Concord Coalition Executive Director Robert L. Bixby and Diane Lim, Economist Mom and director of outreach and senior advisor at the Penn Wharton Budget Model, joined the latest Facing the Future to discuss President Trump’s budget proposal, the opportunity costs of an unchecked national debt and why budget deficits still matter.
Lim said that economists consider opportunity costs because of “the social science that deals with making choices in a world with constraints, and because of those constraints there are always tradeoffs.” And opportunity costs are what occur when resources are devoted to one purpose, as opposed to an alternative.
The most common constraints economists discuss are budgetary or financial, she added, but the true constraints are much broader than that.
“It’s not just what we see being generated in terms of income or output in the market economy, but what is possible to be generated out of our entire productive capacity,” Lim said.

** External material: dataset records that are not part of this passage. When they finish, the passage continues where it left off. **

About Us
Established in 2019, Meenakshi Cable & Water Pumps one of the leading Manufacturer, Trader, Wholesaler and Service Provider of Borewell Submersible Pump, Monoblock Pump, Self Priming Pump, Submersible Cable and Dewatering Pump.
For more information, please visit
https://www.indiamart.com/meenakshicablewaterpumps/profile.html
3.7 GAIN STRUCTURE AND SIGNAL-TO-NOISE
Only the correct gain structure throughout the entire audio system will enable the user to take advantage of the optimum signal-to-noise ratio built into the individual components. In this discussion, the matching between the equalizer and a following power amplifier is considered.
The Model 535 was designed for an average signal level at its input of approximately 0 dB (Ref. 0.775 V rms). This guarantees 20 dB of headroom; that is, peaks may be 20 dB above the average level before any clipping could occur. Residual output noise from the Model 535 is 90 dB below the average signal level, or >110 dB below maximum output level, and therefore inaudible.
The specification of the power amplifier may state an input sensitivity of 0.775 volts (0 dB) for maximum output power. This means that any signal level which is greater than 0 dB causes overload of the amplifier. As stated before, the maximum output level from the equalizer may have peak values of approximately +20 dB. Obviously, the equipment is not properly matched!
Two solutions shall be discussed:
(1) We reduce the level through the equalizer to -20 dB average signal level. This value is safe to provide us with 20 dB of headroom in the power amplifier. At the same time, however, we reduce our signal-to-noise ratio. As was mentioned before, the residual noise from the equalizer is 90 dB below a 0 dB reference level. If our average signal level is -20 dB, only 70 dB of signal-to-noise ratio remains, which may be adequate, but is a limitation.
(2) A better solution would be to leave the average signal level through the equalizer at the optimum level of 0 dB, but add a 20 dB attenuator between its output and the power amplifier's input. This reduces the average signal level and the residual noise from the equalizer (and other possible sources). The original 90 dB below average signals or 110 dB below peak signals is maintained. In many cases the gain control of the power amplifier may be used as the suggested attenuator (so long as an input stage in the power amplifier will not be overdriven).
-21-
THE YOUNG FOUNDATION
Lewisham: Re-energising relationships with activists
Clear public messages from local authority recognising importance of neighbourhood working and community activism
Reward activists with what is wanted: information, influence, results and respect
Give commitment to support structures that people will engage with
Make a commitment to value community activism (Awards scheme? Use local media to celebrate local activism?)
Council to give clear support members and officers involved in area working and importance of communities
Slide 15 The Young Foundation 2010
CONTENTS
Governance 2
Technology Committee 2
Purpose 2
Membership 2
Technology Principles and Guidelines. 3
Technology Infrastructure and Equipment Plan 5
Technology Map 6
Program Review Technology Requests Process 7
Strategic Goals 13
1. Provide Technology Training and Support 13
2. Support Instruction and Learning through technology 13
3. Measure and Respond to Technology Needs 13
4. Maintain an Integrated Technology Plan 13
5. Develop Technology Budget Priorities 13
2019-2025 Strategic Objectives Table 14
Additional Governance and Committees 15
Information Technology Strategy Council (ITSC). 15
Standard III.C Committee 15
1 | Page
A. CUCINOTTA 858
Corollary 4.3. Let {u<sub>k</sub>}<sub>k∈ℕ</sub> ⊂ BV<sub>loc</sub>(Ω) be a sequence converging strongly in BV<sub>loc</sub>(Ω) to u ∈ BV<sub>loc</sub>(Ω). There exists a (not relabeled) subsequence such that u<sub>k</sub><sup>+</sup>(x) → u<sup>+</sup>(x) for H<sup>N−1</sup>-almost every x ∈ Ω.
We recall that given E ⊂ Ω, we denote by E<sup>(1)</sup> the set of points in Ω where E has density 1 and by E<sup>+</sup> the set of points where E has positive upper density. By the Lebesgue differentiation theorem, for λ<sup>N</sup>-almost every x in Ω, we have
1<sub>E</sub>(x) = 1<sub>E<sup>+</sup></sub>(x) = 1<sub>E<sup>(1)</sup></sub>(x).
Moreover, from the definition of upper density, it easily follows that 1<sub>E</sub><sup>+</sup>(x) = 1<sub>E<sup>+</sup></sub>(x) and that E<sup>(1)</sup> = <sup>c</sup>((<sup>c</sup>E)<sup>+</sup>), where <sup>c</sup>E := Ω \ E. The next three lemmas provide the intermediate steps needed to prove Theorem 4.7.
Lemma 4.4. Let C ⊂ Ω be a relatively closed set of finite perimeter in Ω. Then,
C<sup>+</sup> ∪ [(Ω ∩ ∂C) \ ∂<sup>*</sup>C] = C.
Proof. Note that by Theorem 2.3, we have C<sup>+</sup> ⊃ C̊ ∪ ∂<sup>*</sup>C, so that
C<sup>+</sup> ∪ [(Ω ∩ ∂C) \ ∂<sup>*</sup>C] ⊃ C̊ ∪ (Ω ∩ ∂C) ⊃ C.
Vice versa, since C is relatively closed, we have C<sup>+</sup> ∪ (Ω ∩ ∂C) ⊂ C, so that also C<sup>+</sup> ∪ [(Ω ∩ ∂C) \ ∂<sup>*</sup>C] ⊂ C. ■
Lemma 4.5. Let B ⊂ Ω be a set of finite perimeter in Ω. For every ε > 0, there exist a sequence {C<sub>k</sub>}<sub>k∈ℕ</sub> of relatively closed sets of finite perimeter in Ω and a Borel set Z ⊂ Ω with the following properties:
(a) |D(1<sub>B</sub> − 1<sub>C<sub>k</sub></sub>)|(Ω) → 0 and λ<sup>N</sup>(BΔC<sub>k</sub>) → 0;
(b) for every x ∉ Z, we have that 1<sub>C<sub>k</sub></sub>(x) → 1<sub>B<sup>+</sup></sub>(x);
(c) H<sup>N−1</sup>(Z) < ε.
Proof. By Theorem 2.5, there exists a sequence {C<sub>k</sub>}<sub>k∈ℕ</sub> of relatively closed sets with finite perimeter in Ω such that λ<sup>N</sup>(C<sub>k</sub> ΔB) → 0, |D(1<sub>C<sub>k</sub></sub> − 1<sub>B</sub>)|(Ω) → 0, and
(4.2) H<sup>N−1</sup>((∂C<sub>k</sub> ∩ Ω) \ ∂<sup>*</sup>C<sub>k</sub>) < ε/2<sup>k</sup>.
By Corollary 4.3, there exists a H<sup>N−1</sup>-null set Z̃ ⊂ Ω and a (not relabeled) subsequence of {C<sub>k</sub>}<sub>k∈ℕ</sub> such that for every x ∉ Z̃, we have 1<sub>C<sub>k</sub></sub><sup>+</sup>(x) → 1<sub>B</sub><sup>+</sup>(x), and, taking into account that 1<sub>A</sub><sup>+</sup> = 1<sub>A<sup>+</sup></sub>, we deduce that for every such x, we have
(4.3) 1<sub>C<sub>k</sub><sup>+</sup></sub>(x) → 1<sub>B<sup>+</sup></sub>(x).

And she outlined several principles to consider when determining if a policy is going to be helpful or harmful to the economy, including ‘What is the current economic situation in terms of constraints on the economy?’
“It’s very important to get that question right,” she said. “The answer to that question directly influences the best kind of fiscal policy to apply to the economy at the moment.”
She believes the current constraint in our economy is related to workforce demand and productivity and identifying areas where Americans clearly want more output. Lim said that effective use of tax dollars and resources is important, whether increasing demand or supply.
“The big problem with deficits and deficit financing in terms of government activity is that it’s negative savings,” Lim said. She gave an example of a deficit-financed tax cut, which reduces government savings dollar for dollar, and what that does to the productive capacity of the economy depends upon what the private sector does with the tax cut, whether it spends or saves.
Bixby said that is where the opportunity cost comes in. “There is an interest cost to the federal government that becomes a budgetary expense over time that goes up,” he said. “It’s a generational transfer … bringing forward resources from the future into the present to pay for current consumption.”
Lim said, “it’s a claim on the income that will be generated by future generations.”
On the president’s budget proposal for Fiscal 2021, Bixby said, “All presidential budgets have optimistic assumptions that reflect the president’s policy priorities, they all assume that the president’s policies will have a positive effect on the economy; so that’s why you always have to look at a presidential budget with a little bit of a grain of salt, but this one requires a pound.”
He expressed concern over the fact that the proposed budget appears benign, even projects a reduction in the debt-to-GDP ratio, but the details on how it gets there matter because the current fiscal hole the nation is in matters.
“It really has a lot of budgetary gimmicks in it and really rosey economic scenarios, they’re flaming red,” Bixby added. “Even with rosey economic assumptions and very, very heroic assumptions about spending cuts in certain areas, you don’t get back to a balanced budget.”
Read Bixby’s official response to the president’s budget proposal, here.
Hear more on Facing the Future. I host the program each week on WKXL, NHTalkRadio.com (N.H.), and it is also available via podcast. Join me and my guests as we discuss issues relating to national fiscal policy with budget experts, industry leaders and elected officials. Past broadcasts are available here. You can subscribe to the podcast on Spotify, iTunes, Google Play Music or with an RSS feed. And follow Facing the Future on Facebook.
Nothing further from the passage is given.